The findings provide some new insights into vicarious social feedback. But, van Houtum noted, scientists still have much to learn.

“Whereas there are indications for differential activation patterns in mothers and fathers, larger sample sizes are needed to draw valid conclusions on differences in neural responses to vicarious feedback between mothers and fathers,” she said. “Furthermore, I am very much intrigued by the ‘rosy view’ findings, and especially by the question of whether you can also ‘overdo’ it as a parent.”

“Some parents may express the strong emotions that arise when they receive criticism about their child by blaming the criticizer, or criticizing the child themselves, or by overpraising the child.

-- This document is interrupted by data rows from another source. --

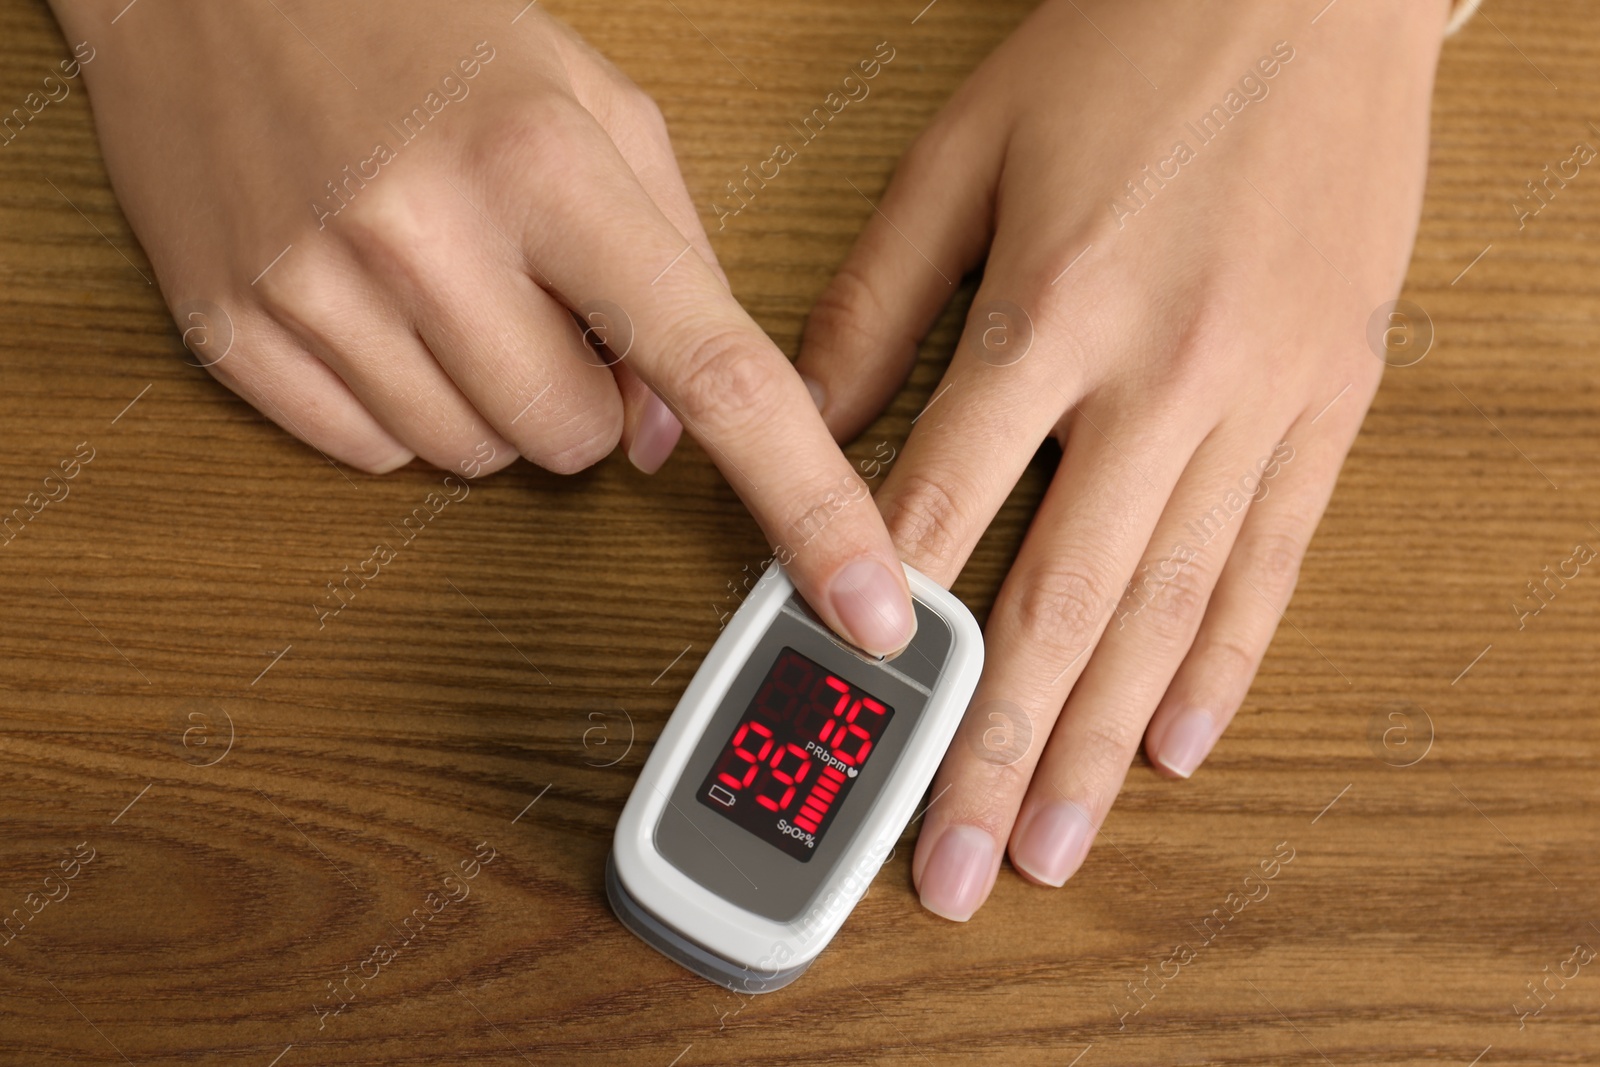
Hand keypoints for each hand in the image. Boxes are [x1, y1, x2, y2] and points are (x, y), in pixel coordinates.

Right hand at [53, 0, 916, 653]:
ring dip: (493, 398)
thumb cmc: (427, 36)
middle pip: (581, 443)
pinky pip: (375, 456)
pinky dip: (402, 405)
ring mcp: (318, 290)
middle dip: (588, 395)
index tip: (866, 599)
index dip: (805, 497)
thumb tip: (674, 432)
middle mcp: (427, 234)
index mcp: (544, 164)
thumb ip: (676, 262)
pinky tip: (379, 308)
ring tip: (448, 282)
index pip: (714, 369)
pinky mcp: (237, 335)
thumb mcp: (593, 106)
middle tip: (539, 295)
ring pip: (480, 460)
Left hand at [797, 0, 1449, 916]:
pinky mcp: (1330, 397)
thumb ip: (875, 297)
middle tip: (949, 861)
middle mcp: (1162, 372)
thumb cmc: (1129, 47)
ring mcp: (1262, 396)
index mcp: (1053, 305)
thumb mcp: (965, 147)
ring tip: (1054, 845)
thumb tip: (804, 421)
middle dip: (992, 747)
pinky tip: (1178, 742)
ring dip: (1102, 741)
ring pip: (1168, 607)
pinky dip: (1226, 659)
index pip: (946, 506)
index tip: (841, 723)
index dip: (883, 625)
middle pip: (1058, 599)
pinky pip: (1277, 556)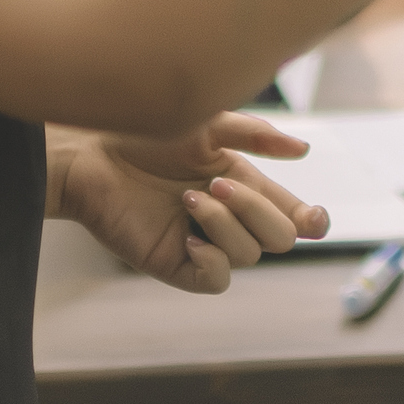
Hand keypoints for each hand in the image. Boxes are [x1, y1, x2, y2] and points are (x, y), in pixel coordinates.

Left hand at [50, 114, 330, 295]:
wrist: (90, 153)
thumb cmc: (143, 132)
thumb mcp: (206, 124)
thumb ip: (255, 136)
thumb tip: (304, 148)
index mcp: (243, 186)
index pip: (291, 214)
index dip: (311, 220)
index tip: (313, 216)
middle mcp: (228, 218)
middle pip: (278, 238)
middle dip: (257, 210)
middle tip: (217, 182)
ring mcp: (203, 242)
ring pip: (248, 255)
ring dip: (225, 224)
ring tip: (187, 197)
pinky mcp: (176, 264)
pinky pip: (215, 280)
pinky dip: (212, 259)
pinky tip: (189, 237)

This can possibly impact on the child’s own self-views and self-esteem.”

“For adolescents who already have a negative self-image and low self-esteem, for example those suffering from depression, their parents’ ‘rose-colored glasses’ might also have a particularly negative impact,” van Houtum added. “Parents’ awareness of their own perceptions and reactions to feedback about the child may potentially be an important pillar in parenting interventions.”

The study, “Vicarious praise and pain: parental neural responses to social feedback about their adolescent child“, was authored by Lisanne A. E. M. van Houtum, Mirjam C. M. Wever, Loes H. C. Janssen, Charlotte C. van Schie, Geert-Jan Will, Marieke S. Tollenaar, and Bernet M. Elzinga.